### Selected passage
___
From 3e92693d3486c1a21d42b5d594038d4b5342dcee Mon Sep 17 00:00:00 2001
From: Mayur Singal <39544459+ulixius9@users.noreply.github.com>
Date: Tue, 15 Mar 2022 19:13:05 +0530
Subject: [PATCH] Fix #3419: Databricks struct, array & map supported (#3426)

* Fix #3419: Databricks struct, array & map supported

* optimized code

* added comments
---
 .../metadata/ingestion/source/databricks.py   | 81 +++++++++++++++++++
 1 file changed, 81 insertions(+)

diff --git a/ingestion/src/metadata/ingestion/source/databricks.py b/ingestion/src/metadata/ingestion/source/databricks.py
index 0f610fa1ed0..56d2b8157aa 100644
--- a/ingestion/src/metadata/ingestion/source/databricks.py
+++ b/ingestion/src/metadata/ingestion/source/databricks.py
@@ -9,8 +9,15 @@
 #  See the License for the specific language governing permissions and
 #  limitations under the License.
 
+import re
 from typing import Optional
 
+from pyhive.sqlalchemy_hive import _type_map
+from sqlalchemy import types, util
+from sqlalchemy.engine import reflection
+from sqlalchemy.sql.sqltypes import String
+from sqlalchemy_databricks._dialect import DatabricksDialect
+
 from metadata.generated.schema.entity.services.databaseService import (
     DatabaseServiceType,
 )
@@ -19,6 +26,80 @@ from metadata.ingestion.source.sql_source import SQLSource
 from metadata.ingestion.source.sql_source_common import SQLConnectionConfig
 
 
+class STRUCT(String):
+    #  This class is added to support STRUCT datatype
+    """The SQL STRUCT type."""
___
### Record extracts
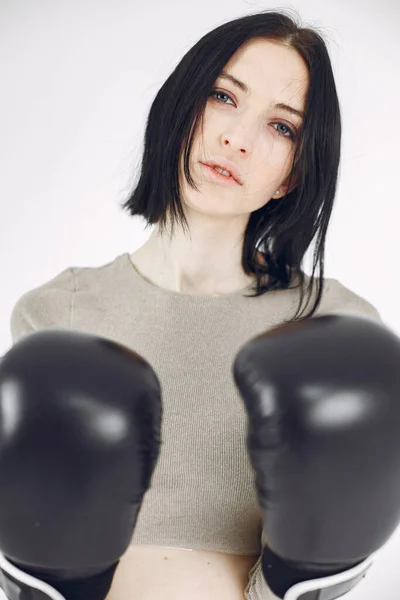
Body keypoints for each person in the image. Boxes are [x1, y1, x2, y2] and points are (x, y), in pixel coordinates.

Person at [3, 8, 395, 600]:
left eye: (282, 127)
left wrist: (306, 579)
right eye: (222, 96)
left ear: (291, 175)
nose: (235, 138)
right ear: (181, 106)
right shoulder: (59, 313)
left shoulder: (333, 325)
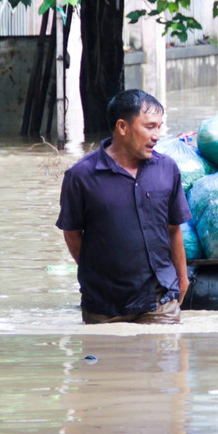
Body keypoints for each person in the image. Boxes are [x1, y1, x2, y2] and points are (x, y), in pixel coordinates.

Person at [57, 89, 192, 323]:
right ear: (122, 127)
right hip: (103, 305)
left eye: (159, 127)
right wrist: (101, 274)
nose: (157, 135)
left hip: (159, 300)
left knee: (166, 356)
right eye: (149, 127)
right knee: (106, 358)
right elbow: (71, 234)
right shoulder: (81, 176)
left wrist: (182, 278)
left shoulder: (167, 169)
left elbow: (173, 229)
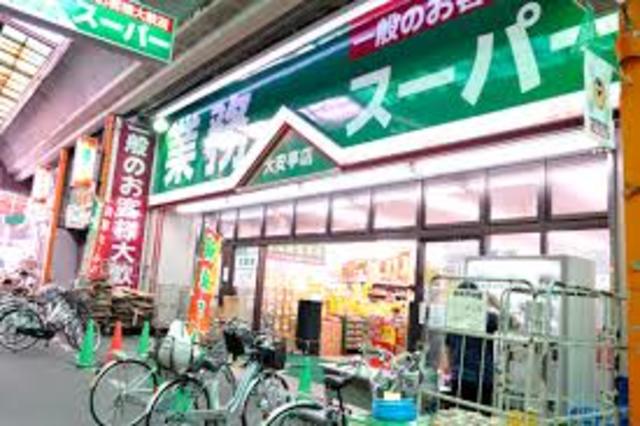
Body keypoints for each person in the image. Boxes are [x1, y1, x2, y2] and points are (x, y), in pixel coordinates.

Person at [442, 281, 499, 406]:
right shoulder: (487, 318)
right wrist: (497, 304)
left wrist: (449, 368)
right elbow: (515, 325)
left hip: (463, 377)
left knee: (458, 413)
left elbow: (447, 346)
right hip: (481, 378)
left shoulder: (454, 319)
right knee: (481, 414)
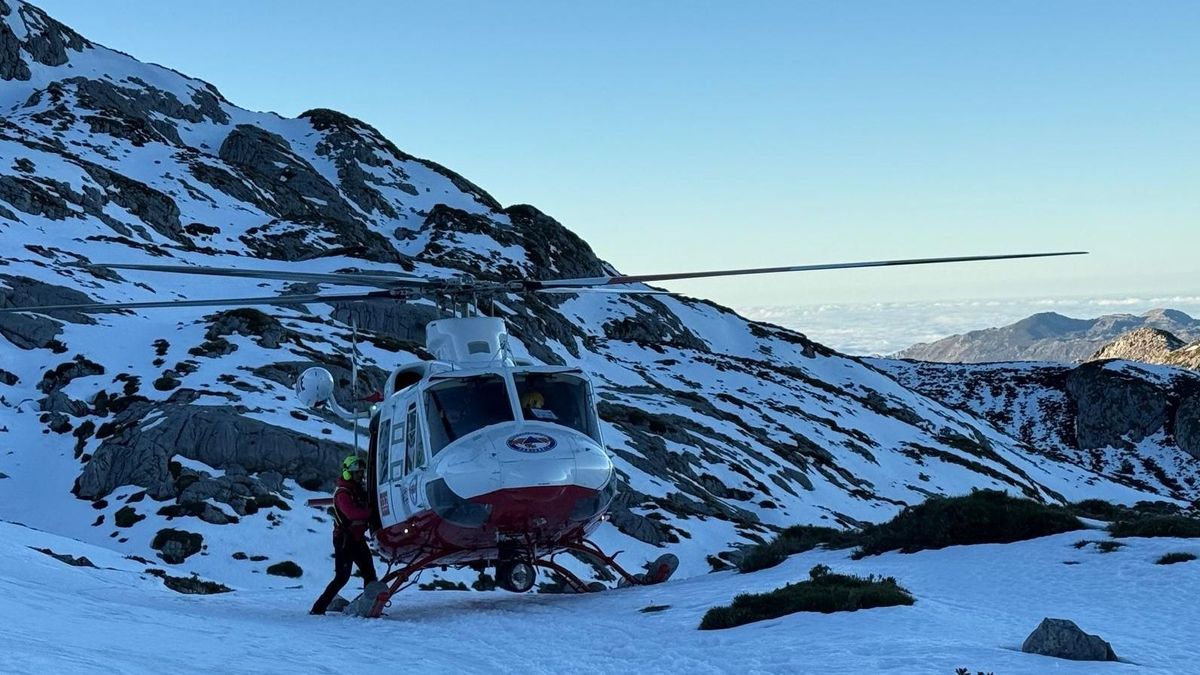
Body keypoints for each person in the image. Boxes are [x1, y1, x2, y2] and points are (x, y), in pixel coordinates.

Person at [309, 454, 378, 615]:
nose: (361, 475)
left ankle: (369, 606)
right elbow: (352, 514)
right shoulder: (343, 494)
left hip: (356, 538)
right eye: (358, 473)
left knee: (369, 574)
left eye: (361, 472)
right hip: (345, 541)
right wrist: (370, 513)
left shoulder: (356, 491)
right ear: (349, 473)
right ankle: (318, 608)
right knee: (342, 577)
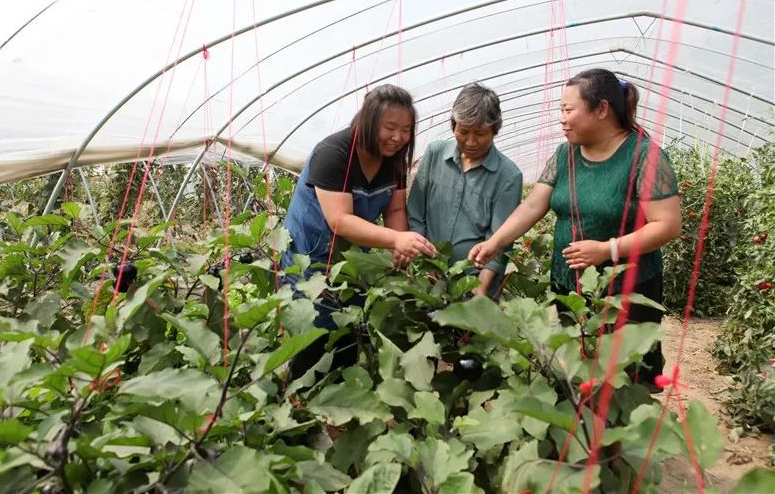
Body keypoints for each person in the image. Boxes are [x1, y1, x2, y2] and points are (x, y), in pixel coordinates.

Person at [469, 68, 681, 387]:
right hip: (569, 287)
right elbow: (533, 205)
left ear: (602, 109)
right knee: (572, 374)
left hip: (626, 292)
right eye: (560, 110)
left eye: (569, 110)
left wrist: (608, 249)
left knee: (623, 383)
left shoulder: (644, 157)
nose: (562, 118)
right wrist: (495, 242)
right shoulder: (565, 153)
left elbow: (667, 225)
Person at [282, 84, 436, 380]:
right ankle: (303, 404)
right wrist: (397, 238)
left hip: (352, 259)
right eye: (390, 127)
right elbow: (340, 220)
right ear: (368, 122)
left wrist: (399, 246)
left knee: (348, 328)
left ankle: (340, 404)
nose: (398, 137)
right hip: (308, 257)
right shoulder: (333, 154)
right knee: (313, 333)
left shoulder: (394, 161)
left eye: (406, 130)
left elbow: (394, 209)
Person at [407, 82, 522, 298]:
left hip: (473, 281)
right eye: (463, 131)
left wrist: (480, 289)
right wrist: (423, 261)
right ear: (453, 126)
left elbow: (499, 241)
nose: (470, 141)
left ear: (494, 130)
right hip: (426, 275)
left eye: (480, 133)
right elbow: (415, 216)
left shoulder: (508, 176)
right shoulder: (434, 154)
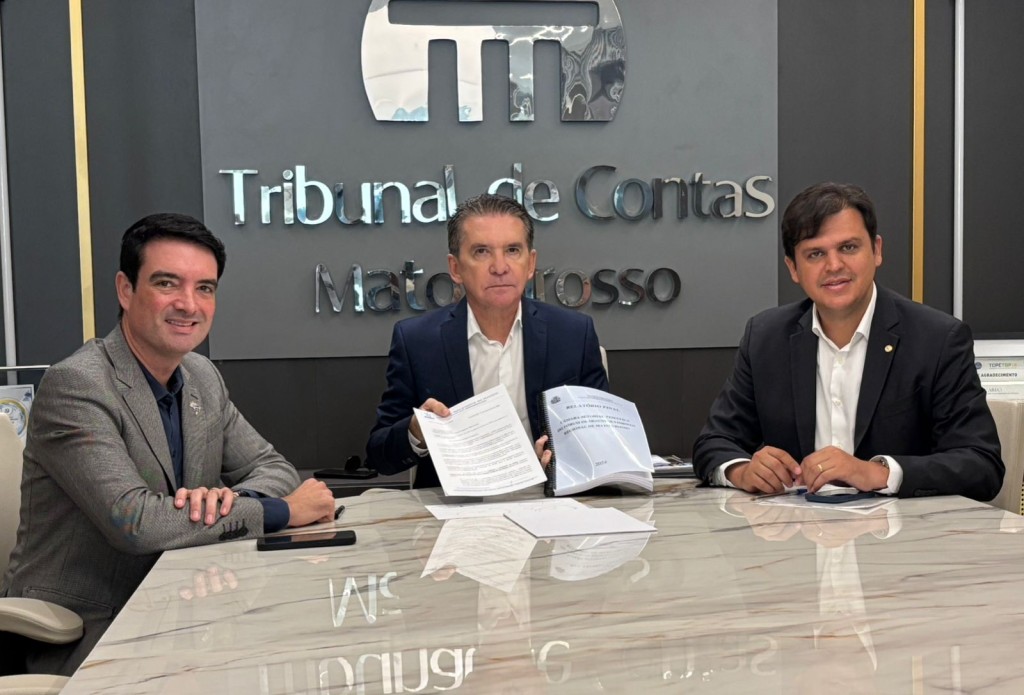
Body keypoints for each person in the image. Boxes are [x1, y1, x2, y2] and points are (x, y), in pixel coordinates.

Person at [1, 213, 335, 674]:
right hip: (85, 629)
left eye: (205, 288)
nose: (188, 304)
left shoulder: (201, 376)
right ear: (125, 290)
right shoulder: (77, 385)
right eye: (166, 283)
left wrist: (228, 500)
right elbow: (135, 522)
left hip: (186, 609)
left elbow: (272, 467)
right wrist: (279, 511)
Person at [693, 182, 1003, 500]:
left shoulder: (937, 339)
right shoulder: (766, 337)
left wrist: (878, 473)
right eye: (815, 254)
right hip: (795, 527)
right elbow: (714, 442)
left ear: (877, 250)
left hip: (902, 528)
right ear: (793, 268)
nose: (834, 266)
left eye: (848, 248)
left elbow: (981, 465)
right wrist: (742, 471)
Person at [366, 193, 609, 488]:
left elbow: (604, 440)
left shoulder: (573, 334)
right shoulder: (417, 341)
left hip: (549, 499)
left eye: (512, 250)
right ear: (455, 268)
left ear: (530, 263)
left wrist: (562, 460)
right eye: (482, 251)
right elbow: (379, 455)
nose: (500, 266)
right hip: (455, 508)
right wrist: (416, 432)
___
### Parts of the exercise
a) Please answer these questions about the Databricks patch above:
(i) Which issue number does the subject line say the patch fixes?
(ii) How many insertions does the patch report?
(iii) Which class is imported from sqlalchemy_databricks._dialect?
b) Extend the Databricks patch, starting right after its last line.

### Answers to each task
a)
(i) #3419
(ii) 81
(iii) DatabricksDialect

b)
+
+    __visit_name__ = "STRUCT"
+
+
+class ARRAY(String):
+    #  This class is added to support ARRAY datatype
+    """The SQL ARRAY type."""
+
+    __visit_name__ = "ARRAY"
+
+
+class MAP(String):
+    #  This class is added to support MAP datatype
+    """The SQL MAP type."""
+
+    __visit_name__ = "MAP"
+
+
+# overriding pyhive.sqlalchemy_hive._type_map
+# mapping struct, array & map to custom classed instead of sqltypes.String
+_type_map.update({"struct": STRUCT, "array": ARRAY, "map": MAP})
+
+
+def _get_column_rows(self, connection, table_name, schema):
+    # get columns and strip whitespace
+    table_columns = self._get_table_columns(connection, table_name, schema)
+    column_rows = [
+        [col.strip() if col else None for col in row] for row in table_columns
+    ]
+    # Filter out empty rows and comment
+    return [row for row in column_rows if row[0] and row[0] != "# col_name"]
+
+
+@reflection.cache
+def get_columns(self, connection, table_name, schema=None, **kw):
+    # This function overrides the sqlalchemy_databricks._dialect.DatabricksDialect.get_columns
+    # to add support for struct, array & map datatype
+    rows = _get_column_rows(self, connection, table_name, schema)
+    result = []
+    for (col_name, col_type, _comment) in rows:
+        # Handle both oss hive and Databricks' hive partition header, respectively
+        if col_name in ("# Partition Information", "# Partitioning"):
+            break
+        # Take out the more detailed type information
+        # e.g. 'map<ixnt,int>' -> 'map'
+        #      'decimal(10,1)' -> decimal
+        raw_data_type = col_type
+        col_type = re.search(r"^\w+", col_type).group(0)
+        try:
+            coltype = _type_map[col_type]
+        except KeyError:
+            util.warn(
+                "Did not recognize type '%s' of column '%s'" % (col_type, col_name)
+            )
+            coltype = types.NullType
+
+        col_info = {
+            "name": col_name,
+            "type": coltype,
+            "nullable": True,
+            "default": None,
+        }
+        if col_type in {"array", "struct", "map"}:
+            col_info["raw_data_type"] = raw_data_type
+        result.append(col_info)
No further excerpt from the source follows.